The revenue cycle workflow is a set of sequential processes that begin with a scheduled appointment and ends with the reimbursement for services.
According to a survey by BESLER and HIMSS Media, the top revenue cycle challenges that can negatively impact organizations are claims denials, reimbursement, prior authorization, physician documentation, and coding. Nearly half of those surveyed cited claims denials as a risk to the revenue cycle; however, missteps in either of these areas can affect the financial well-being of medical organizations.
When monitoring revenue cycle processes it is important to recognize trends in specific areas. For example, not all claims are created equal. Claims can be denied for reasons ranging from incorrect patient insurance information to coding errors to insufficient documentation to support medical necessity. Therefore, denied claims should be reviewed and tracked to easily acknowledge where the problems are. If claims are denying because of incorrect patient insurance, attention should be directed to the registration staff for additional in-service opportunities. If claims are denying due to coding errors, it is time to speak with the coding team to determine if clinical documentation is sufficient to support code assignment.

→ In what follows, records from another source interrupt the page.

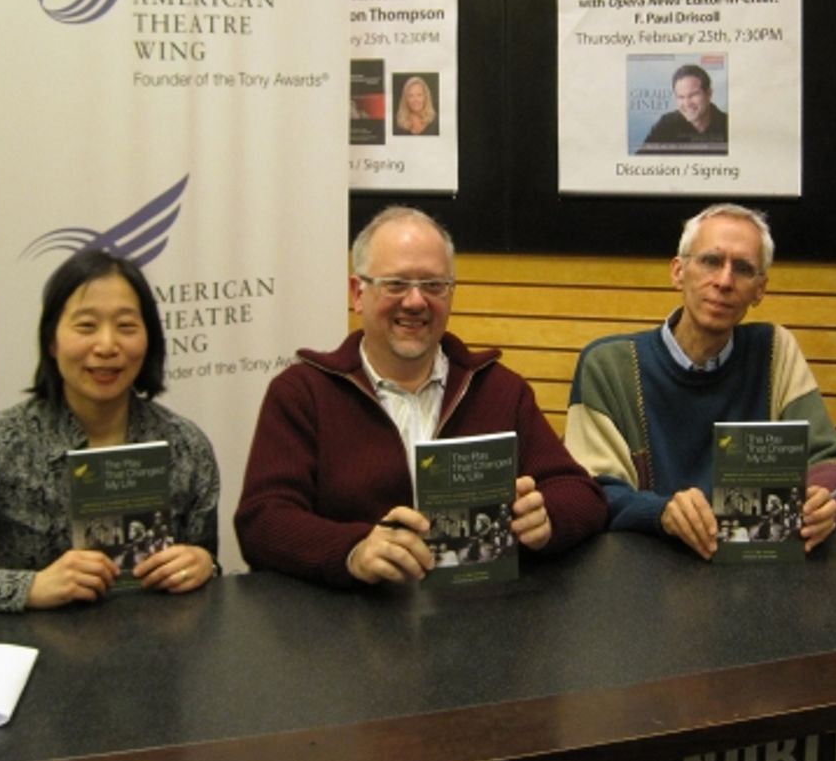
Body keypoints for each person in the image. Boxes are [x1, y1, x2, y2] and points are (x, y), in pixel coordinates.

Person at [234, 206, 607, 587]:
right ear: (357, 293)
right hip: (348, 626)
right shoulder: (304, 393)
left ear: (451, 294)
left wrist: (547, 519)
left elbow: (581, 494)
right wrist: (352, 550)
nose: (415, 301)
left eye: (433, 285)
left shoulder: (498, 389)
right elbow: (262, 520)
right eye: (396, 284)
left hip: (478, 625)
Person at [0, 250, 220, 611]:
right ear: (52, 341)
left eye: (126, 326)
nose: (108, 345)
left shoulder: (185, 446)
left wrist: (205, 564)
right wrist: (28, 587)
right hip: (26, 653)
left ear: (149, 340)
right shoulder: (2, 442)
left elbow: (203, 577)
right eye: (86, 326)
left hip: (155, 651)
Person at [563, 203, 836, 560]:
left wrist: (822, 498)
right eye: (710, 261)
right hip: (644, 573)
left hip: (755, 576)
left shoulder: (774, 351)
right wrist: (661, 513)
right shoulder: (609, 366)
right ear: (678, 271)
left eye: (744, 269)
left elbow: (833, 459)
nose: (724, 281)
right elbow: (589, 491)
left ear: (760, 290)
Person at [638, 64, 728, 154]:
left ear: (709, 94)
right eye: (681, 97)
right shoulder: (666, 125)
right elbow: (640, 161)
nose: (687, 103)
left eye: (693, 95)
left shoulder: (728, 124)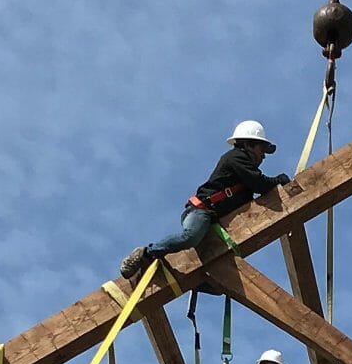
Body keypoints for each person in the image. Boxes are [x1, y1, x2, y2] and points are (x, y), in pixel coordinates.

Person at [121, 120, 287, 281]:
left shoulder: (244, 179)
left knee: (222, 278)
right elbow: (261, 184)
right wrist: (279, 180)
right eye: (262, 149)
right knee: (190, 237)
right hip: (200, 211)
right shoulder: (236, 157)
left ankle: (197, 281)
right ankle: (146, 253)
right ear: (248, 144)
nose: (264, 156)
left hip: (211, 221)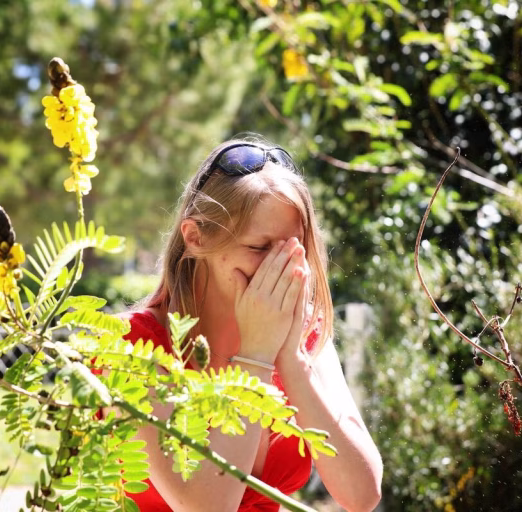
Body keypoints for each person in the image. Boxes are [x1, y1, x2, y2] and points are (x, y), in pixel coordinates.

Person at [117, 136, 383, 511]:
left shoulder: (303, 333)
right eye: (259, 248)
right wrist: (255, 358)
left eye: (293, 247)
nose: (280, 267)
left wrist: (292, 360)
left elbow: (362, 495)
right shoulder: (131, 348)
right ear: (195, 238)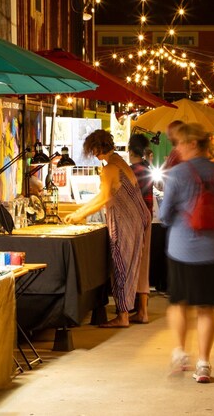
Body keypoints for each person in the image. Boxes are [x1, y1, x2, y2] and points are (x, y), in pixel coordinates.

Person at [158, 122, 214, 384]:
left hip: (182, 248)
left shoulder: (178, 174)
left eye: (180, 143)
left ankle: (181, 353)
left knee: (178, 304)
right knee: (206, 308)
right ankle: (203, 363)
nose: (177, 148)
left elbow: (165, 215)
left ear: (193, 144)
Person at [64, 130, 151, 328]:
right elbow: (104, 195)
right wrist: (80, 211)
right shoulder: (119, 162)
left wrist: (79, 215)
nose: (93, 154)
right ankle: (135, 313)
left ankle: (123, 316)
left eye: (92, 150)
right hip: (137, 218)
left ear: (96, 148)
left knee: (121, 265)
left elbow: (103, 198)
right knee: (132, 266)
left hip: (125, 221)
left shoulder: (110, 168)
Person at [127, 133, 155, 323]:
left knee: (134, 264)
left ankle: (137, 310)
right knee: (143, 263)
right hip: (147, 216)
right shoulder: (147, 167)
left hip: (135, 219)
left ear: (130, 151)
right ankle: (141, 309)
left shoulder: (132, 171)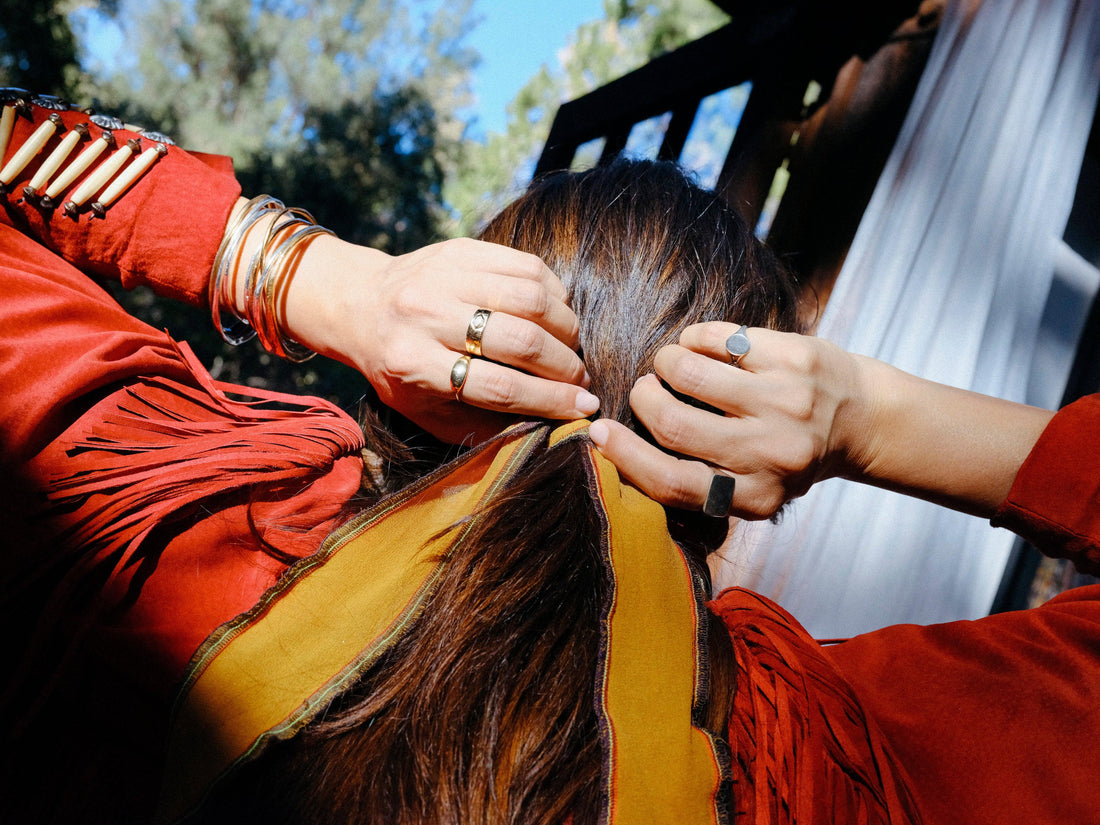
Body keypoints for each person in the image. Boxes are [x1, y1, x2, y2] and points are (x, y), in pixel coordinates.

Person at [2, 89, 1099, 825]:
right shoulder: (823, 766)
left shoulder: (163, 505)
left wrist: (311, 276)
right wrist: (867, 412)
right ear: (741, 478)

Proficient revenue cycle management is integral to the financial well-being of healthcare organizations. Best practices include systematic monitoring of the entire revenue cycle workflow from end-to-end to minimize the risk of lost revenue. Another key factor in proficient revenue cycle management is tracking key performance indicators (KPI) like cash flow, days in accounts receivables (AR), first pass rate on claim submissions, and net collections. Healthcare organizations are only as strong as their financial stability. Assuring the revenue cycle is performing proficiently will solidify an organization’s financial viability and future performance for years to come.